Pour les députés signataires de ce second projet de résolution, la brevetabilité du Vivant est bien un des problèmes majeurs posé par la déréglementation éventuelle des OGM. Ils estiment en effet « que le modèle proposé par la Commission amplifie le brevetage du vivant, la privatisation de l’usage des plantes et l’accaparement des semences par quelques multinationales de l’agrochimie au détriment de nos agriculteurs et de notre souveraineté nationale ».

Le Sénat a conduit des auditions

En 2023, la Commission des Affaires européennes du Sénat avait estimé inutile de formuler une résolution quant à un éventuel non respect du principe de subsidiarité qui prévaut dans l’Union européenne. Il s’agissait alors d’une autre procédure, définie par l’article 88-6 de la Constitution, que celle suivie par les députés aujourd’hui. A l’époque, le groupe de travail formé par la Commission des Affaires européennes avait « décidé de ne pas proposer à la commission des affaires européennes d’intervenir plus avant sur ce texte », selon le service presse du Sénat. Ils avaient en effet estimé que le gouvernement ayant, en 2023, « demandé explicitement le maintien d’un opt out pour les NTG de catégorie 2, ainsi qu’une évaluation des risques fiable et rigoureuse », il n’y avait pas lieu d’intervenir plus avant [4].

Malgré cette décision, des sénateurs travaillent actuellement sur un possible projet de résolution en suivant, cette fois, la même procédure, selon l’article 88-4 de la Constitution. Les sénateurs Karine Daniel, Jean-Michel Arnaud et Daniel Gremillet ont ainsi tous trois été mandatés par la Commission des affaires européennes pour conduire des travaux avec « diverses auditions et […] contributions écrites des parties prenantes » [5]. Comme nous le précise le service presse du Sénat, « les travaux des [trois sénateurs] devraient aboutir à la rédaction d’une proposition de résolution européenne (PPRE), qui pourra devenir, à l’issue de son adoption en commission des affaires européennes, puis en commission permanente, résolution du Sénat ». Le travail des trois sénateurs est, à ce jour, toujours en cours.

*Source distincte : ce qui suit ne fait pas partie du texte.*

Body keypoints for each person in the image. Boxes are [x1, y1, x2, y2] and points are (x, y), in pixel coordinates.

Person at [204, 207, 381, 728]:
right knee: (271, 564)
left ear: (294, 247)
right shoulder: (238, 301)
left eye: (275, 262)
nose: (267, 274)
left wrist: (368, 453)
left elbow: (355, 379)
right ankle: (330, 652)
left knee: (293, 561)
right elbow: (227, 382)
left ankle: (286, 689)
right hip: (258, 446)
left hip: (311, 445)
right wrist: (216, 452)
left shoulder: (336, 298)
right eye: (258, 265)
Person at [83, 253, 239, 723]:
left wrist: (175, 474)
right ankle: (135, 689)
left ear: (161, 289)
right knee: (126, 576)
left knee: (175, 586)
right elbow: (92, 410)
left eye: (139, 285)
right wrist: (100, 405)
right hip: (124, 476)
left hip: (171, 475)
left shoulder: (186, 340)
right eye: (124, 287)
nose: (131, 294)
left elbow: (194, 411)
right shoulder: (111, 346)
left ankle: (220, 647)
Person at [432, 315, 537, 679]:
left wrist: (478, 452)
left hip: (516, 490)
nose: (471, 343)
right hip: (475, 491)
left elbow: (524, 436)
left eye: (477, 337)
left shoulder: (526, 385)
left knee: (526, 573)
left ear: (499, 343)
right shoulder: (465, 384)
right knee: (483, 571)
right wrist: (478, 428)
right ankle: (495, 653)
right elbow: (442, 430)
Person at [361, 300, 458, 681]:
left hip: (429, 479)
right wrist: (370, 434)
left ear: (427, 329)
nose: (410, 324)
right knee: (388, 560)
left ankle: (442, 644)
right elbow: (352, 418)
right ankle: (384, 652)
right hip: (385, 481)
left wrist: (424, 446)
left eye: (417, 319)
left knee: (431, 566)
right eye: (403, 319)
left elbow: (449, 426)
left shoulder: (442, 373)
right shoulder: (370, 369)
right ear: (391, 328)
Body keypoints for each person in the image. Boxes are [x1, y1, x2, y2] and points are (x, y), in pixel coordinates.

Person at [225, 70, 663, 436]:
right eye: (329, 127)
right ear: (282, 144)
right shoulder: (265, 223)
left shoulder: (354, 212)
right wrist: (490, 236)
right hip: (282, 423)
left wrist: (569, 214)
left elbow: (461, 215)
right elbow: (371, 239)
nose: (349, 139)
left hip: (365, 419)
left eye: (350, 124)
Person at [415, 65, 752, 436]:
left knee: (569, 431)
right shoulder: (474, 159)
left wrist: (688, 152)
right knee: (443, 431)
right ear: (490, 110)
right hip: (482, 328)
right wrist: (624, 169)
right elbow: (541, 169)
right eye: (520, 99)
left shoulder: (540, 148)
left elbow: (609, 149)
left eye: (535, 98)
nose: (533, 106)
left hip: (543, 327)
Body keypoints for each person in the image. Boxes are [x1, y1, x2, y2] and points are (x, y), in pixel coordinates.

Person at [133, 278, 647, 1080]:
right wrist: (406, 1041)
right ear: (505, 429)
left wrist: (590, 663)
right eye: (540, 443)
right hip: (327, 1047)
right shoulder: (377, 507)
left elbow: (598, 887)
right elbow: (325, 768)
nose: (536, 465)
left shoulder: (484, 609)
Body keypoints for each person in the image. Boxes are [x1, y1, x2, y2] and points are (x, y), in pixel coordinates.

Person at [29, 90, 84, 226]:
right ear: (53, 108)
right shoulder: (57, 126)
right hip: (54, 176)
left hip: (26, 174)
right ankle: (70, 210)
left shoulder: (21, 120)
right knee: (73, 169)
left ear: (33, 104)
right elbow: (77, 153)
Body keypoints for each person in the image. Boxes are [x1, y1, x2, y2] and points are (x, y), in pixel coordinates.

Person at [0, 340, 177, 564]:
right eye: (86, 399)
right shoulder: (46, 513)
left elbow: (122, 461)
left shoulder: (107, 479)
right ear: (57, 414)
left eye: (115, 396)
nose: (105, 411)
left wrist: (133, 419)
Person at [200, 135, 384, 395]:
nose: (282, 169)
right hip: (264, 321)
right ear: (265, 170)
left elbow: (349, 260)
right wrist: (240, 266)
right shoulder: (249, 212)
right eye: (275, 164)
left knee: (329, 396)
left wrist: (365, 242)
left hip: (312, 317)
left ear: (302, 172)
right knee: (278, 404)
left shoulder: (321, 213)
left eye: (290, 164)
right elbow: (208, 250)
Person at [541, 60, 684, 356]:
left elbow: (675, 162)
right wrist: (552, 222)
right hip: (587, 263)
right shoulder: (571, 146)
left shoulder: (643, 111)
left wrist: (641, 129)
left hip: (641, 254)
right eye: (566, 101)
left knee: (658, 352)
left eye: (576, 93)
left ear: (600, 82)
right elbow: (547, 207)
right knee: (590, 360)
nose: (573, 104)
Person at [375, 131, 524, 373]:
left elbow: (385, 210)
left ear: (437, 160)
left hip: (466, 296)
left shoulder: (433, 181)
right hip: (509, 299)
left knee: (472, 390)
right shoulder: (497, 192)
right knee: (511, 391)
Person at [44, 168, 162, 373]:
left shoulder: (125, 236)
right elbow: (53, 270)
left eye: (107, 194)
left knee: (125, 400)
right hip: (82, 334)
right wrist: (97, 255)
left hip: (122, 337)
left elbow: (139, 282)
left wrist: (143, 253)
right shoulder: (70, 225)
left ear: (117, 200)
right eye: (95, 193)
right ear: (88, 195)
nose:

A l’Assemblée Nationale, la Commission des Affaires européennes de l’Assemblée nationale se prononcera, le 27 février prochain, sur le premier projet de résolution déposé, celui des quatre députés écologistes. Devrait ensuite suivre le second projet déposé, sauf à ce que les députés se mettent d’accord pour joindre les deux textes en une seule procédure. En cas d’adoption, ce ou ces projets, ainsi que celui des sénateurs, continueraient leur chemin dans les procédures internes de l’Assemblée nationale et du Sénat, jusqu’à arriver au gouvernement. Ce dernier pourrait ensuite être invité par les élus des deux chambres à venir rendre compte du sort qui a été réservé aux résolutions européennes qui lui auront été transmises.

[2Assemblée nationale, « Proposition de résolution n°2105 relative à la proposition de règlement présentée par la Commission européenne sur les nouvelles techniques génomiques », 24 janvier 2024.
Les 51 députés sont membres des groupes politiques suivants (par ordre alphabétique) : Démocrate (MoDem et Indépendants), Gauche démocrate et républicaine – NUPES, Horizons et apparentés, La France Insoumise – Nupes, Libertés, Indépendants, Outre-mer et Territoires, Renaissance, Socialistes et apparentés.